After completing his primary studies in his native village and in Roșiorii de Vede (1888–1890), he went on to study at the Saint Sava National College in Bucharest (1890–1898), and, after a period of studying philosophy at the University of Bucharest, took a degree in Theology at Czernowitz University. During the period, Galaction began to take an interest in literature, and was briefly influenced by the ideas of Sâr Péladan, a French occultist and poet. He debuted in 1900 with the novella Moara lui Călifar ("Călifar's Mill"), a sinister story on the subject of demonic temptation; nevertheless, his growing interest in Orthodoxy led him to abandon literature for the following ten years — his 1914 volume of collected stories, comprising La Vulturi! (one of his most famous pieces of writing), was awarded the Romanian Academy prize.

Early 1900s activism
Having spent his early years a disciple of the Marxist philosopher Constantin Dobrogeanu-Gherea, he was partisan of Poporanism and, like his close friend N. D. Cocea, socialism - tendencies which established him as a leading figure on the left wing of the Romanian political spectrum. According to Vianu later assessmed, during communism rule:
"The attraction towards socialism during Galaction's youth was always confessed and never was disavowed, although the religious outlook on life, formulated through the influence of his family and his immediate environment, led him to see socialists as fellow travellers rather than comrades in battle."

Noted for his criticism of the violent repression of the Romanian Peasants' Revolt in 1907, he soon became an active journalist. With the help of Tudor Arghezi, he edited Cronica and Spicul, which appeared during World War I (between 1915 and 1918). Like his friend Arghezi and others, he displayed his sympathy for the Central Powers, and remained in Bucharest under German occupation, collaborating with the new authorities. Eventually, Galaction welcomed the new political mood established by the Russian Revolution (and first manifested in Romania by the activities of the Socialist Party and the strikes of 1918–1919):
"We were given to witness with our own eyes how the old worlds are crumbling and how the new ones are born. And it seems to me that the spectacle is at its most interesting as seen from our little Romanian island. [...] The power of the many, let loose all around us, is rising, is fretting, is roaring and is looking for a new balance. Let us not delude ourselves by thinking we could ever see it return to its previous mould. It would be absurd."
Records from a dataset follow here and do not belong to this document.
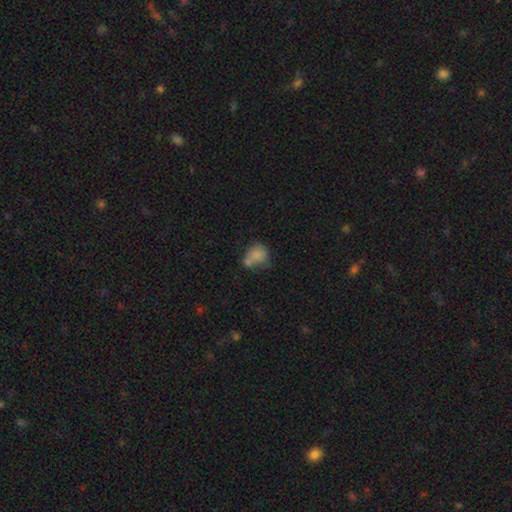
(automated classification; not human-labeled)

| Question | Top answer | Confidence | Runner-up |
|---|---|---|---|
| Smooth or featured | smooth | 75% | featured or disk (15%) |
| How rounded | round | 60% | in between (39%) |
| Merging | merger | 38% | none (33%) |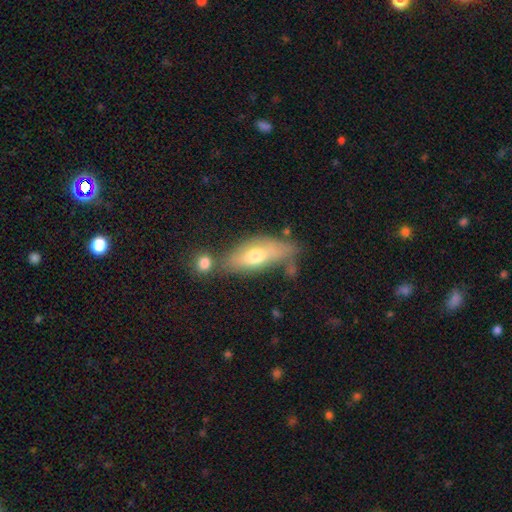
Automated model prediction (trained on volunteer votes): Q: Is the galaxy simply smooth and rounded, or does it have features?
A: smooth — 62%.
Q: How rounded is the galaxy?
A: in between — 74%.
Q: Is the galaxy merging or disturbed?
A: none — 46%.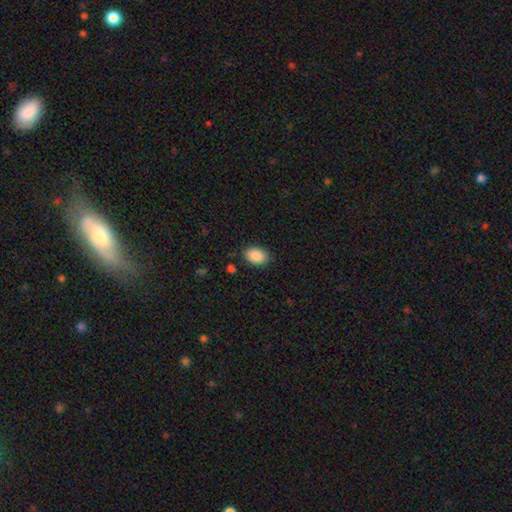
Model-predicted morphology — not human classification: A smooth galaxy with no disk features (90%) that is in between round and cigar-shaped (82%). Merging: none (84%).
At around the same time, he became an enthusiastic advocate of the labor movement. A public meeting of factory workers left a lasting impression on him:
"Out of the smoldering and mud-covered suburbs, out of the humid and suffocating basements, out of the thousands of only too small cells, where the proletarian bee distills the honey of capitalist drones, out of all places high and low, the working people had come in black flocks in order to increase, standing shoulder to shoulder, the phalanx of socialist demands."
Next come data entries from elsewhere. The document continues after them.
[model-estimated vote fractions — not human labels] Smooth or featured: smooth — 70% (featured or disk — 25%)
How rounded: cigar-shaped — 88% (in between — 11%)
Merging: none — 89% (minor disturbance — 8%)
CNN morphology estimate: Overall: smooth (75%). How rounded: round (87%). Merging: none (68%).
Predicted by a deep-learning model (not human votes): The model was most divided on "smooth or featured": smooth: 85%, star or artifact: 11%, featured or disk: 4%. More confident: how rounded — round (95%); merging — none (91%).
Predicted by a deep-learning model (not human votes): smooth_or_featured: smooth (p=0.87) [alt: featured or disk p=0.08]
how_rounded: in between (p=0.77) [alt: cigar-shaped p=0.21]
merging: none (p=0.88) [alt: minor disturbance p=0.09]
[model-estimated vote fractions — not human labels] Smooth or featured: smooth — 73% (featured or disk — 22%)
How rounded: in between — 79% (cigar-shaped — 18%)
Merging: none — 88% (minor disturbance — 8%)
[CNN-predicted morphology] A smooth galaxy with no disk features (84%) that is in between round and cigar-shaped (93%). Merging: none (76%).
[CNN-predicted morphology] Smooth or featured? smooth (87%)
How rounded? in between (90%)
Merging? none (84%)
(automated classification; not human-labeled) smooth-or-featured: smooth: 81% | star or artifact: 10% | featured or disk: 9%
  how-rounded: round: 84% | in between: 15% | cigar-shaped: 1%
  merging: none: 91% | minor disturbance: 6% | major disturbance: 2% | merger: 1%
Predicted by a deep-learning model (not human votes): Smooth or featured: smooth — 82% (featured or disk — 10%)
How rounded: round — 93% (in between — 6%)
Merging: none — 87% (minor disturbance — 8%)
Soon after the war, Galaction befriended Nicolae Tonitza, a painter and illustrator of socialist newspapers who produced the cover of Galaction's collection of essays (O lume nouă) and painted his portrait under the title "The Man of a New World". In his memoir of the period, the art collector Krikor Zambaccian described the latter as: 
"that hallucinatory portrait [...]. On a background of intense blue is profiled the mage-like figure of the writer Galaction; on the most distant plane emerge the silhouettes of industries and rise up the chimneys of factories."

Interwar

In 1922, he was anointed priest, and in 1926 he became professor of Theology and New Testament Studies at the Chişinău University Theology School. He was dean of the School between 1928 and 1930.
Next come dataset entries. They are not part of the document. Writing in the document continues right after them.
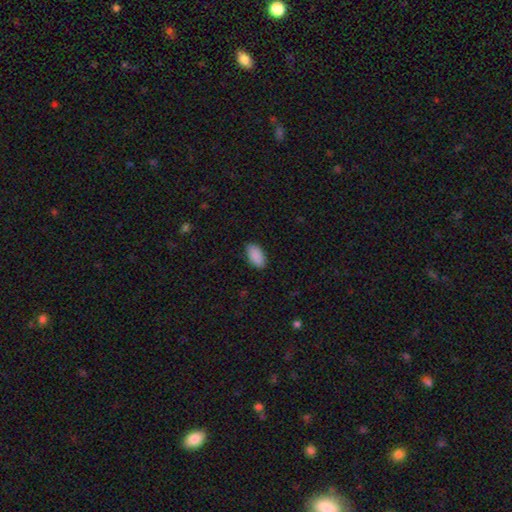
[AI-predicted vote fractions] Morphology: type=smooth (90%); roundness=in between (94%); merging=none (86%).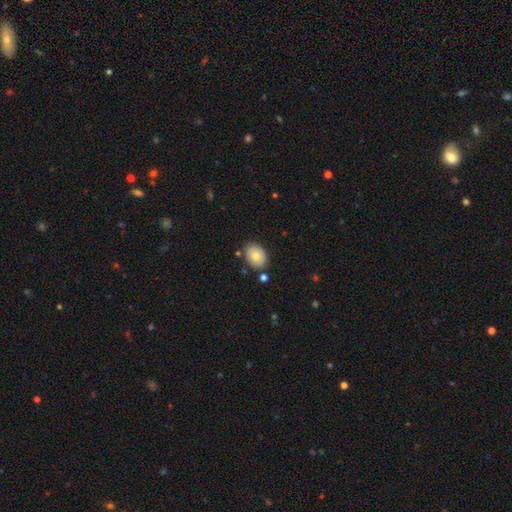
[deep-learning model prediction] Smooth or featured?
  - smooth: 72% *
  - featured or disk: 20%
  - star or artifact: 8%
How rounded?
  - in between: 69% *
  - round: 30%
  - cigar-shaped: 1%
Merging?
  - none: 81% *
  - minor disturbance: 12%
  - merger: 4%
  - major disturbance: 3%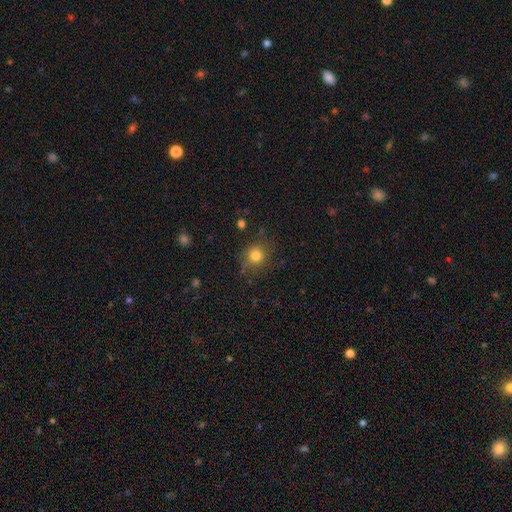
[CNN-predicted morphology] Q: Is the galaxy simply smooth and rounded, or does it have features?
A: smooth — 80%.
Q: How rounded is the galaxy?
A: round — 89%.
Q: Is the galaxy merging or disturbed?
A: none — 82%.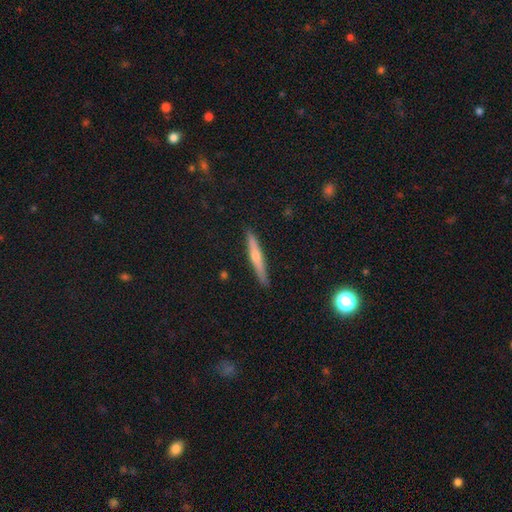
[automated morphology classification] Smooth or featured?
  - featured or disk: 57% *
  - smooth: 36%
  - star or artifact: 7%
Edge-on disk?
  - yes: 96% *
  - no: 4%
Edge-on bulge?
  - rounded: 80% *
  - none: 16%
  - boxy: 4%
Merging?
  - none: 90% *
  - minor disturbance: 7%
  - major disturbance: 1%
  - merger: 1%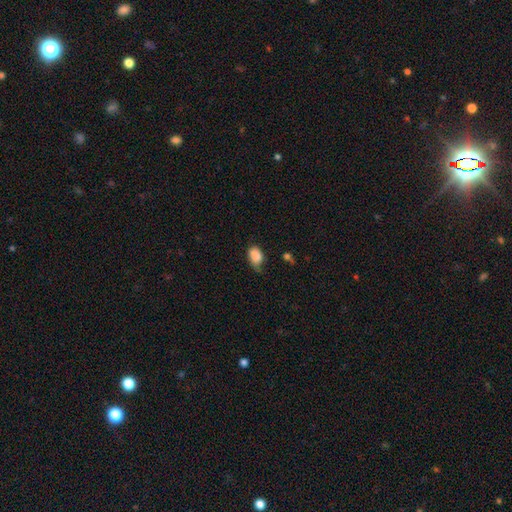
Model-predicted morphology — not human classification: A smooth galaxy with no disk features (85%) that is in between round and cigar-shaped (82%). Merging: none (43%).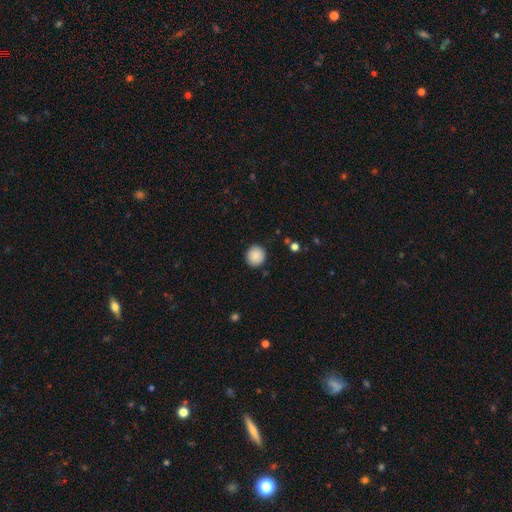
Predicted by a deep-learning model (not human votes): smooth 89%, star or artifact 8%, featured or disk 3%. Down the decision tree: how rounded — round (93%); merging — none (91%).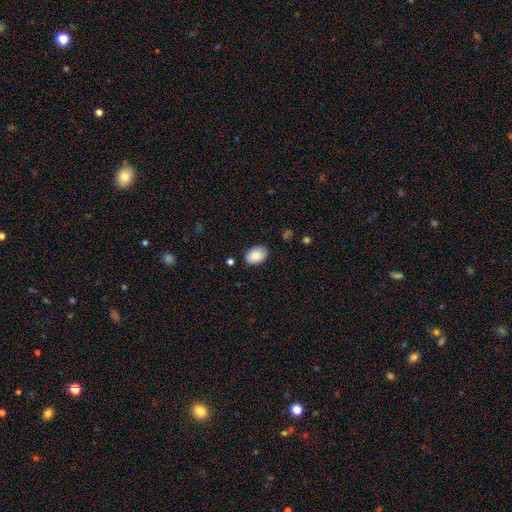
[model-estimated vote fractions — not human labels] This appears to be a smooth galaxy with no disk features (87%) that is in between round and cigar-shaped (84%). Merging: none (82%).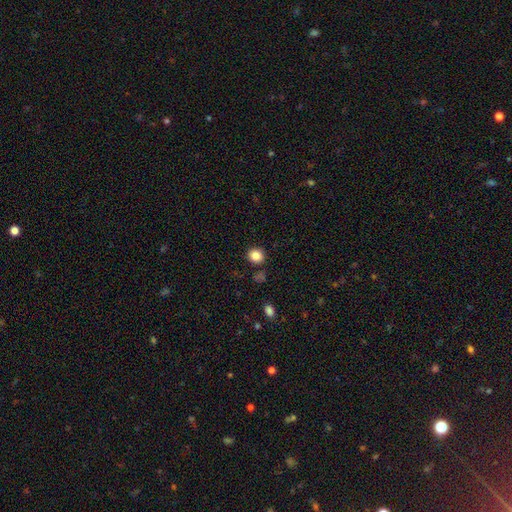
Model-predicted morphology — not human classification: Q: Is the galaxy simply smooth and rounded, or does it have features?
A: smooth — 84%.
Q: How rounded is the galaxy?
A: round — 87%.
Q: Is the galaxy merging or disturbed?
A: none — 88%.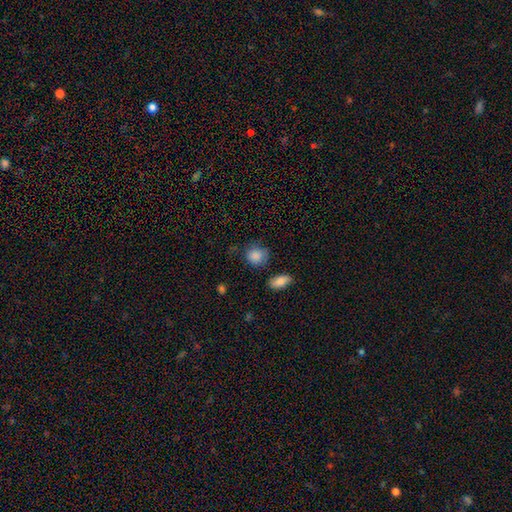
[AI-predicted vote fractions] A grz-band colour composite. It shows a smooth galaxy with no disk features (86%) that is round (78%). Merging: none (65%).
Together with priest Vasile Radu, he worked on a new translation of the Bible into modern Romanian, a work published in 1938, meant as a newer and more accurate version to replace the traditional Cantacuzino Bible. The literary critic Tudor Vianu wrote:
"[...] the new translation, accomplished through the means created by newer literary evolution and with the talent of a modern poet, presents a major philological and artistic interest."

During the interwar period, Galaction was also the author of several studies, articles and commentaries on the New Testament, as well as completing a celebrated translation of William Shakespeare's The Merchant of Venice. He contributed regularly to Viața Românească and Adevărul, as well as to Sămănătorul, but was on exceptionally bad terms with the latter's founder, Nicolae Iorga.

In 1936, he was the subject of a denunciation for "communist activities" and alleged links with the Comintern, which he dismissed as slander. Nevertheless, in 1938–1940, Galaction, like other figures on the Poporanist and socialist Left (among them Armand Călinescu, Petre Andrei, Mihai Ralea, Ioan Flueraș, and Mihail Ghelmegeanu), was attracted into collaboration with the fascist-inspired corporatist regime created, as a means to combat the influence of the pro-Nazi Iron Guard, around King Carol II and the National Renaissance Front. Upon the outbreak of the September Campaign and World War II, he wrote:
"The war has begun. Hitler the monster or the demigod, the lever of destiny or the Devil's puppet, has again lifted the banner of death amid the borders of peoples. Is he the forerunner and the prophet of better times, or the strix of downfalls and irremediable disasters? Are the Germans fighting for a better future, or for the narthex of barbarity and for the death of Europe? This is yet another pathetic scrutiny! Christian peoples turn their backs on The Calvary, disavow the laws of their upbringing and mock the Nine Joys! The De-Christianized Germans and the Roman Catholic Poles are equally vainglorious and lacking in Christian spirit."

1940s
The fall of Carol's rule and the establishment of the Iron Guard's National Legionary State saw Galaction's retreat from public life, prolonged after the Legionnaires' Rebellion and the onset of Ion Antonescu's dictatorship. In 1944, as the August 23 coup overthrew Antonescu, taking Romania out of the Axis camp and opening the country to Soviet influence, Galaction expressed his enthusiasm:
"The long-awaited hour has arrived during a night when our hearts were being estinguished with fear and our houses were falling apart... It has arrived after traveling a long way, passing among ruins, tombs, and smoke-covered towers... It is here!... Become an epoch, become a century, you long-awaited hour!"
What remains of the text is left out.